Mamta Reddy, MD, Former Director, South Bronx Asthma Partnership (Bronx, NY)

Dr. Reddy discusses the Asthma Passport, a self-management education tool designed for use with patients and their health care providers.

Project Snapshot

Dr. Reddy (right) discusses SOBRAP's Asthma Passport with Michael Cabana. M.D., at a NACI meeting in Baltimore, MD

The South Bronx Asthma Partnership (SOBRAP) designed its Asthma Passport project to bridge disparity gaps in asthma care and control by empowering both health care providers and parents of children who have asthma with specific knowledge, skills, and confidence for effectively navigating the components of the written asthma action plan.
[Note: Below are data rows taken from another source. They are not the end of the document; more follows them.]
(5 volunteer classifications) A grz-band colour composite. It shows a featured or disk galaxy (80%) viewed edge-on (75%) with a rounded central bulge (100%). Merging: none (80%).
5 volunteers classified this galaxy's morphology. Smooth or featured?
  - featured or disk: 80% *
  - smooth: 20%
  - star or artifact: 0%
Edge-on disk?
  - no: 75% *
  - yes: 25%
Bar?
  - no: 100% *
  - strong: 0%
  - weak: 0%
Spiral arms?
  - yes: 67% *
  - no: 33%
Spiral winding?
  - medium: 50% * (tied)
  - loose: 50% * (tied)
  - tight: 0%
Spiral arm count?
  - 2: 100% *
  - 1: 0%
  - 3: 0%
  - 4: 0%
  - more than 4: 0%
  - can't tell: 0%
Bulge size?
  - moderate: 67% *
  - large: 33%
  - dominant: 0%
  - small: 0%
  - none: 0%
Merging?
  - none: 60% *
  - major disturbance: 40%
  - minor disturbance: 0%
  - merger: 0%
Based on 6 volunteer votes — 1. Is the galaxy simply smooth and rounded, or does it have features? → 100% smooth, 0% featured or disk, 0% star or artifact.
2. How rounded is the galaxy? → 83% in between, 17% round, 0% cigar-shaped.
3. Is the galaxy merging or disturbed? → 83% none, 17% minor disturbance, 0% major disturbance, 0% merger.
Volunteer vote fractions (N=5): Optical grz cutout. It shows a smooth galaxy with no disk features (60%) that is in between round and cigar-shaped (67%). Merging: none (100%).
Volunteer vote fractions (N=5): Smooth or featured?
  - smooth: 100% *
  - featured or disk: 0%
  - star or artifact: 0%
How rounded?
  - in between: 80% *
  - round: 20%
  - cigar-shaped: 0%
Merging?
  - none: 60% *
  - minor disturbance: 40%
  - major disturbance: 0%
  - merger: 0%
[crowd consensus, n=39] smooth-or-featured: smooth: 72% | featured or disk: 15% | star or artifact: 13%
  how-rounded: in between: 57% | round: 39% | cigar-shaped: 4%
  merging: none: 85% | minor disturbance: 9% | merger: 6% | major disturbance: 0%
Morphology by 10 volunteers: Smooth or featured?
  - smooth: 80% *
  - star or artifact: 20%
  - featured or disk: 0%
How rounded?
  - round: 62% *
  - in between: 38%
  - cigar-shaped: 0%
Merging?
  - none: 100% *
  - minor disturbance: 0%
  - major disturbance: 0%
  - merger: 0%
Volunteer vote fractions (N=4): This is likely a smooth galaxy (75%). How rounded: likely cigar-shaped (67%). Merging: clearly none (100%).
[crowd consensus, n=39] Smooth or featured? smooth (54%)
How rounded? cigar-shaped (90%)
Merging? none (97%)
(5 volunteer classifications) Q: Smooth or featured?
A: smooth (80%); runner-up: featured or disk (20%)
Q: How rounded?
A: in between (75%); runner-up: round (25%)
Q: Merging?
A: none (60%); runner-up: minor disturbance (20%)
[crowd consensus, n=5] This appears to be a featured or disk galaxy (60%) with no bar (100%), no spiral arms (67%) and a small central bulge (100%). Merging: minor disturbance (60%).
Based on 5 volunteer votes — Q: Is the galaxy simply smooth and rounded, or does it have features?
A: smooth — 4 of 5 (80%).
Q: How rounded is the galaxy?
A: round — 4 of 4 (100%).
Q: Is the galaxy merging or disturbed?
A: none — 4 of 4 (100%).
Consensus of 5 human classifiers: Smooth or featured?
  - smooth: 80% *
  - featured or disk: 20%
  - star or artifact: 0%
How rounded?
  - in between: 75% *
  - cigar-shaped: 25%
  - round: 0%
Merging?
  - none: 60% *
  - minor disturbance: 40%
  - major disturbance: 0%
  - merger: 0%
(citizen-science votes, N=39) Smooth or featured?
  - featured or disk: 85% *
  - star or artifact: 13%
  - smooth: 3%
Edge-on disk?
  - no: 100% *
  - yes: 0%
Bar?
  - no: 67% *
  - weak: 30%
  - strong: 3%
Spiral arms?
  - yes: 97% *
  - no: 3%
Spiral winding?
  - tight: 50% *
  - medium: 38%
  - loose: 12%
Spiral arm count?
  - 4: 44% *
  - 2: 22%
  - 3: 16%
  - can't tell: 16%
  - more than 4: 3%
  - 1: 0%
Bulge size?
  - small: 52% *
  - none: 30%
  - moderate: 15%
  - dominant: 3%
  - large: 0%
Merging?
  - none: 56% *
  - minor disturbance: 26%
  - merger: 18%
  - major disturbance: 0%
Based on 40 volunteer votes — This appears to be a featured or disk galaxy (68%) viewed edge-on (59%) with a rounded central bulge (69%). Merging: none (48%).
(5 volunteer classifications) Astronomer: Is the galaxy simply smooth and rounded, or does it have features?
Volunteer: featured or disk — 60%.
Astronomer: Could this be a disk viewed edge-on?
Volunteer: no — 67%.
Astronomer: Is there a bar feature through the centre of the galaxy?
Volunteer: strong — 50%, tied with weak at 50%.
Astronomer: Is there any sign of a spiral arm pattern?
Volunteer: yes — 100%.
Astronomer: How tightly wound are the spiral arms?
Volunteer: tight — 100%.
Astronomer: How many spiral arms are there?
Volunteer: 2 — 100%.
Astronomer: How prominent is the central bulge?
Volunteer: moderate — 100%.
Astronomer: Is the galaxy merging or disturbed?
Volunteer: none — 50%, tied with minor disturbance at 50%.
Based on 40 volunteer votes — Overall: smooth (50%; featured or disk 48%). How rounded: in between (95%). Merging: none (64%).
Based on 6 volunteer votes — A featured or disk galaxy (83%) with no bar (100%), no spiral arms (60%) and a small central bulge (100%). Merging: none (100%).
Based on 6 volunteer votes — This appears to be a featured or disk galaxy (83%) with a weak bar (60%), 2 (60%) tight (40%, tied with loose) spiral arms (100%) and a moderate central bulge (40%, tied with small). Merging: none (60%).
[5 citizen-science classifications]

A provider curriculum and a parent curriculum, both based on the Asthma Passport, helped to align patient and provider communication and their goals for asthma control.

The palm-sized, wire-bound Asthma Passport that SOBRAP developed and piloted serves as a guide for promoting skill-based, literacy-sensitive asthma self-management education. Parents can track their progress on each page of the Asthma Passport as they tackle key topics over the course of several facilitated structured education sessions.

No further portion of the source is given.